1. Un método de producción de células epiteliales pigmentarias retinianas (RPE) a partir de células pluripotentes humanas, caracterizado por que el método comprende:

a) cultivar células pluripotentes humanas durante 7-14 días para formar cuerpos embrioides en un cultivo en suspensión en un medio que comprende menos del 5% de proteínas de origen animal; b) cultivar los cuerpos embrioides en forma de un cultivo adherente en un medio que comprende menos del 5% de proteínas de origen animal, por lo que las células RPE aparecen en 14-28 días de cultivo adherente;

c) seleccionar las células RPE del cultivo de la etapa (b);

d) cultivar las células RPE seleccionadas en la etapa (c) en un medio que comprende uno o más factores seleccionados del grupo que consiste en EGF, bFGF, VEGF y factor de crecimiento similar a insulina recombinante; y

e) cultivar las células RPE de la etapa (d) para estimular su maduración, y de ese modo producir un cultivo que comprende células RPE.

2. El método de la reivindicación 1, que comprende además cultivar las células RPE de la etapa (e) para producir un cultivo de células RPE maduras.

3. El método de la reivindicación 1 o 2, en el que el medio de la etapa (a) contiene un suplemento B-27 sin suero y el medio de la etapa (b) no contiene un suplemento B-27 sin suero.

4. El método de la reivindicación 1, en el que el medio de la etapa (d) comprende además uno o más factores seleccionados del grupo que consiste en: heparina, hidrocortisona, y ácido ascórbico.

5. El método de cualquiera de las reivindicaciones 1-4, en el que los cuerpos embrioides de la etapa (b) se cultivan durante 28 días o más.

6. El método de cualquiera de las reivindicaciones 1-5, en el que la etapa (c) comprende poner en contacto el cultivo de la etapa (b) con una enzima que provoca que las células RPE se desprendan del cultivo adherente, y seleccionar las células pigmentadas desprendidas o los agrupamientos celulares desprendidos que contienen células pigmentadas.

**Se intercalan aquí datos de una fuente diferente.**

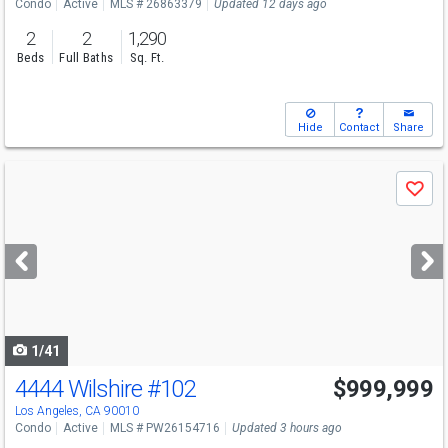
Condo
Active
MLS # 26863379
Updated 12 days ago
2
2
1,290
Beds
Full Baths
Sq. Ft.
Hide
Contact
Share
Use
Save
previous
and
next
buttons
to
navigate
1/41
4444 Wilshire
#102
$999,999
Los Angeles, CA 90010
Condo
Active
MLS # PW26154716
Updated 3 hours ago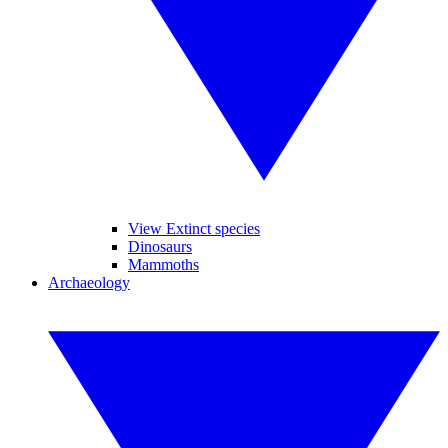
View Extinct species
Dinosaurs
Mammoths
Archaeology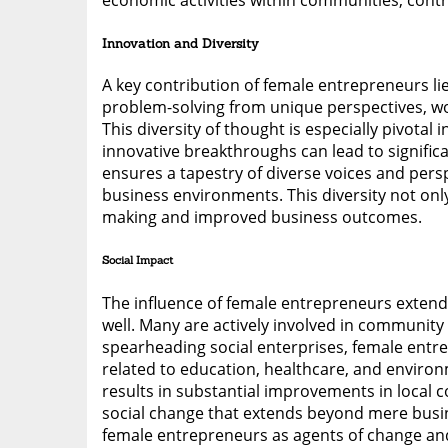
economic activities within communities, cont
Innovation and Diversity
A key contribution of female entrepreneurs li
problem-solving from unique perspectives, wo
This diversity of thought is especially pivota
innovative breakthroughs can lead to signif
ensures a tapestry of diverse voices and perspe
business environments. This diversity not onl
making and improved business outcomes.
Social Impact
The influence of female entrepreneurs exten
well. Many are actively involved in community
spearheading social enterprises, female entre
related to education, healthcare, and environ
results in substantial improvements in local c
social change that extends beyond mere busines
female entrepreneurs as agents of change an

7. El método de la reivindicación 6, en el que dicha enzima se selecciona del grupo que consiste en colagenasa IV y dispasa.

8. El método de la reivindicación 1, en el que las células madre pluripotentes humanas se seleccionan del grupo que consiste en células madre pluripotentes inducidas (iPS) y células madre embrionarias.

9. El método de la reivindicación 7, en el que la etapa (c) comprende además disociar los agrupamientos celulares seleccionados que contienen células pigmentadas, y de ese modo se forma una suspensión de células individuales que comprende células RPE.